After Honda announced Tuesday that it will stop using Takata airbag inflators in its cars, Nissan and Toyota followed suit and announced that they, too, will not use the Tokyo-based company as their airbag supplier. Automakers are rethinking their relationship with Takata following a faulty airbags scandal, which is now being investigated by U.S. authorities.
A report by the New York Times on Friday said that other Japanese automakers like Mitsubishi Motors and Fuji Heavy Industries have also expressed their desire to phase out the use of Takata’s airbag technology. On Thursday, Japanese automaker Mazda announced, according to Bloomberg, that it will stop using Takata airbag inflators in its cars. Takata will likely take a massive hit as Nissan, Toyota and Honda are the largest automakers in Japan, with sales at about 20 million in 2014, the Times reported.
“In line with the recent announcement from the United States’ National Highway Traffic Safety Administration (NHTSA), we have decided to no longer use inflators containing ammonium nitrate in airbags for future models," Dion Corbett, a Nissan spokesman, told Bloomberg on Saturday, adding: "We will continue to put our customers’ safety first and work to replace the inflators in vehicles under recall as quickly as possible."
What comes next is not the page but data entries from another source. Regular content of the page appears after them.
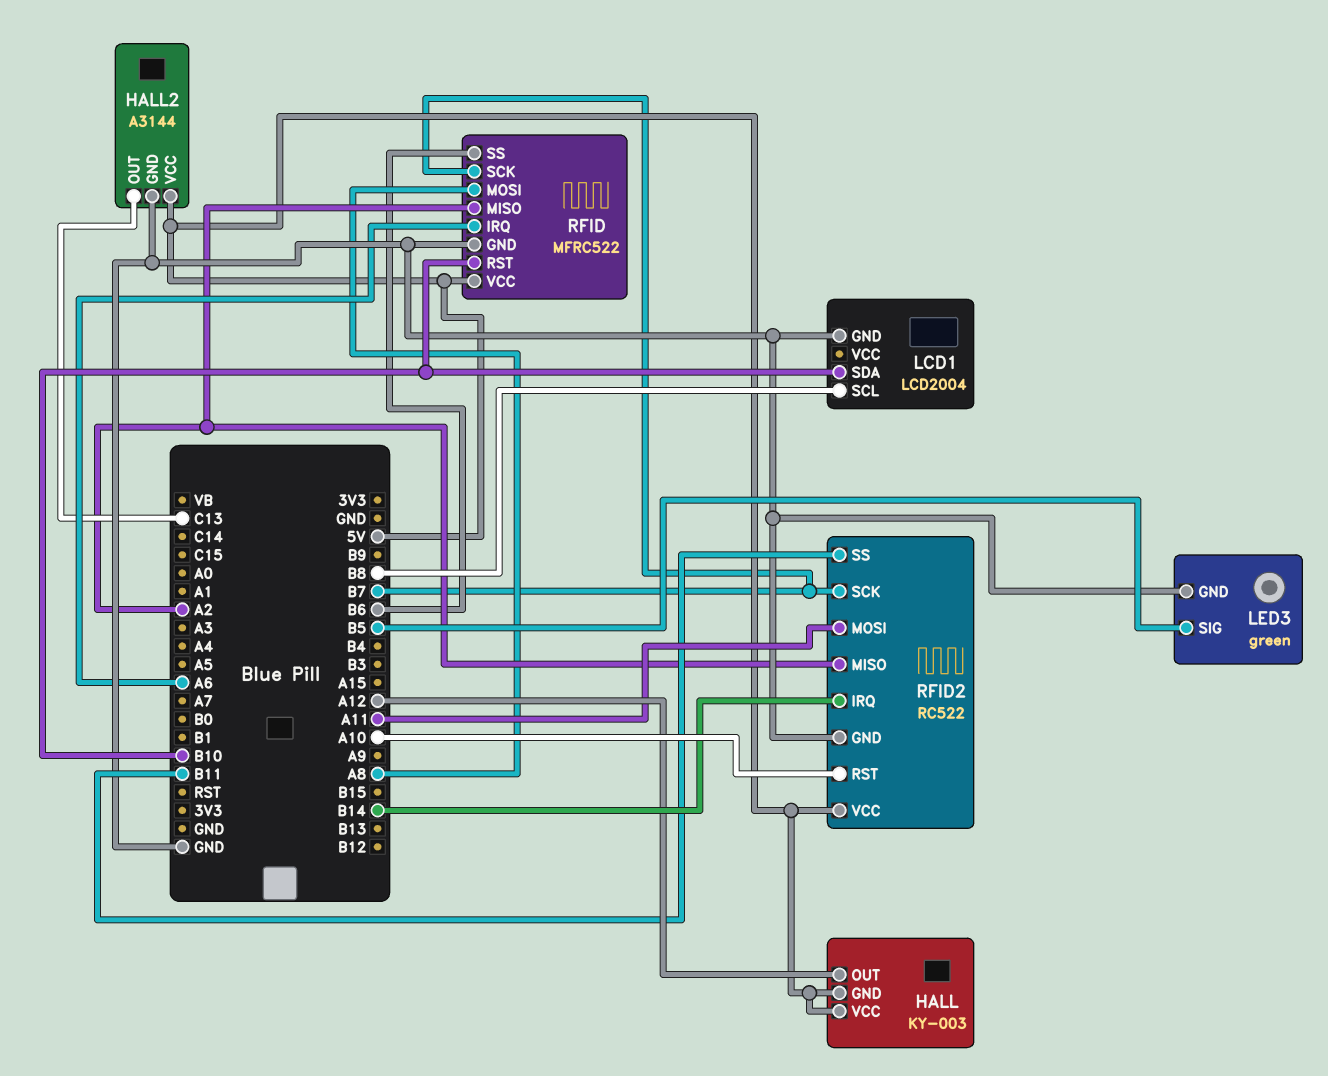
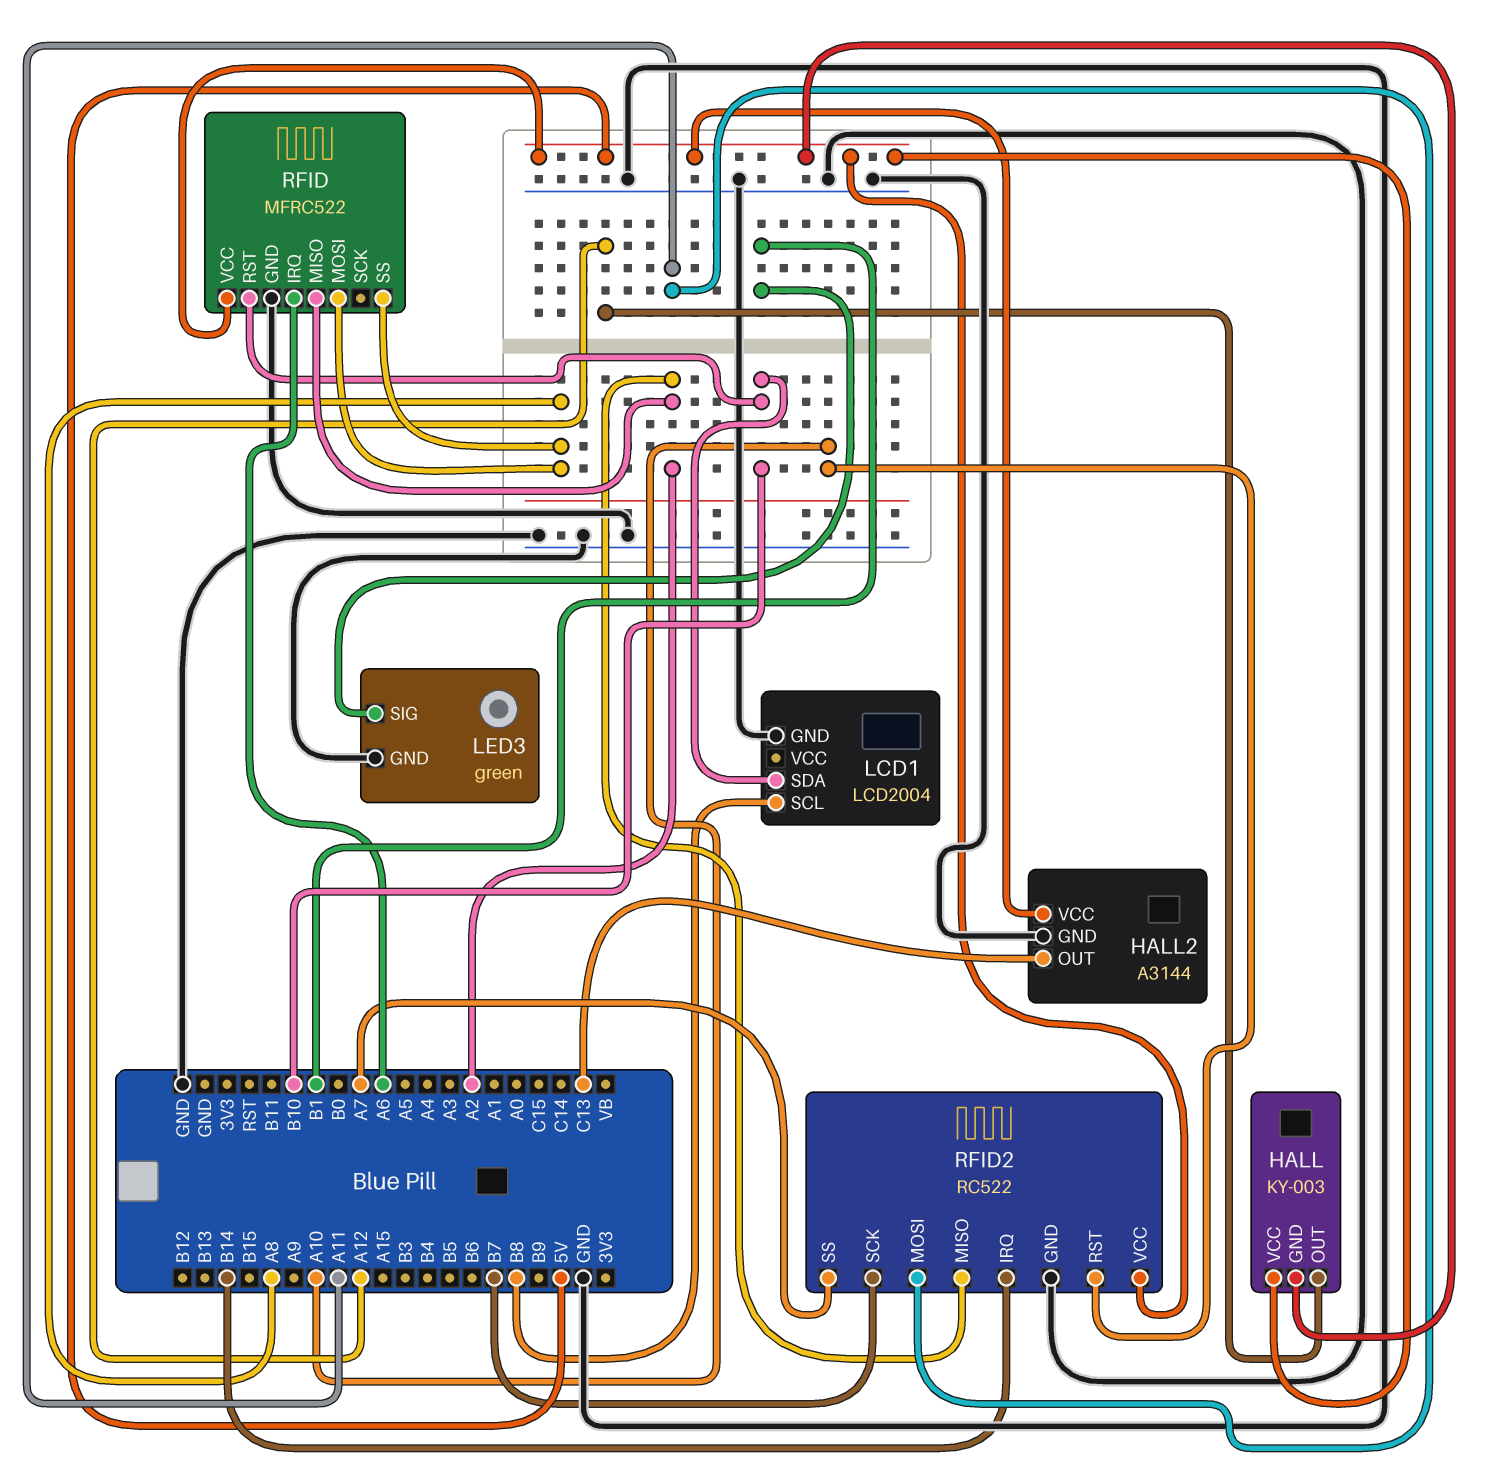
LED3 pin SIG: B5 -> B1
RFID pin SCK: B7 -> none
RFID pin SS: B6 -> A8
RFID2 pin SS: B11 -> A7

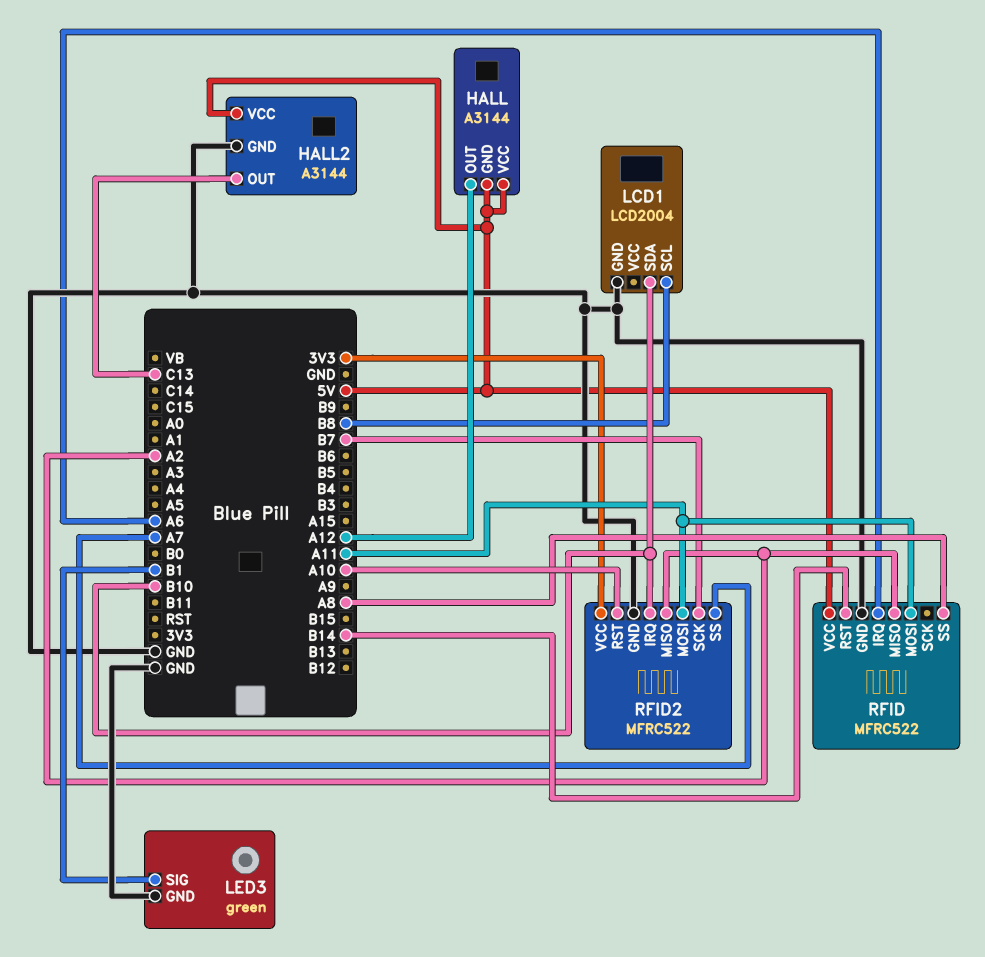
HALL: KY-003 -> A3144
RFID pin MOSI: A8 -> A11
RFID pin RST: B10 -> B14
RFID2: RC522 -> MFRC522
RFID2 pin IRQ: B14 -> B10
RFID2 pin VCC: 5V -> 3V3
On Monday, Nissan had said that its vehicles in Japan that were cleared of airbag defects will be inspected again after last week’s incident where a passenger was injured after her airbag deployed with too much force, Reuters reported.
Toyota President Akio Toyoda said at a briefing Friday: “The inflator using ammonium nitrate produced by Takata will not be adopted by Toyota,” adding: “What’s most important above anything else is the safety and peace of mind of customers,” according to Bloomberg.
Over 30 million cars have been recalled since 2008 due to faulty Takata airbag inflators, which allegedly deployed with excessive force. The inflators have been linked to eight deaths and 100 injuries.
On Tuesday, Takata was fined $70 million for the lapses in its airbags by U.S regulators and it was ordered to stop using a potentially dangerous chemical, which has been cited as a factor for violent airbag ruptures. The company obliged to conditions to sign the consent with the NHTSA and said that it will phase out the use and sale of the ammonium nitrate propellant by 2018.
During its announcement of the decision to stop using Takata airbags, Honda said that Takata “manipulated and misrepresented test data for certain airbag inflators.” Earlier reports had also said that steel inflators in two airbags had cracked during tests but Tataka employees ordered the lab technicians to delete the test results. Takata had then denied the allegation and had assured the regulators, along with Honda, that the airbag explosions were just a specific isolated manufacturing issue.
Takata also recorded a combined special loss of 17.2 billion yen for the April-September period on Friday, Reuters reported. The company cut down its forecast for full-year net income to 5 billion yen from 20 billion yen earlier. The company’s stocks were down 6.2 percent during Friday trading in Tokyo, leading to a fall of 39 percent over three days, according to Bloomberg.
“I really don’t see how they’re going to be able to survive as an inflator manufacturer,” Scott Upham, founder of Valient Market Research, said, according to Bloomberg, adding: “When your major clients publicly come out and say that they’re not going to use your products anymore, it makes this very difficult to sustain your business.”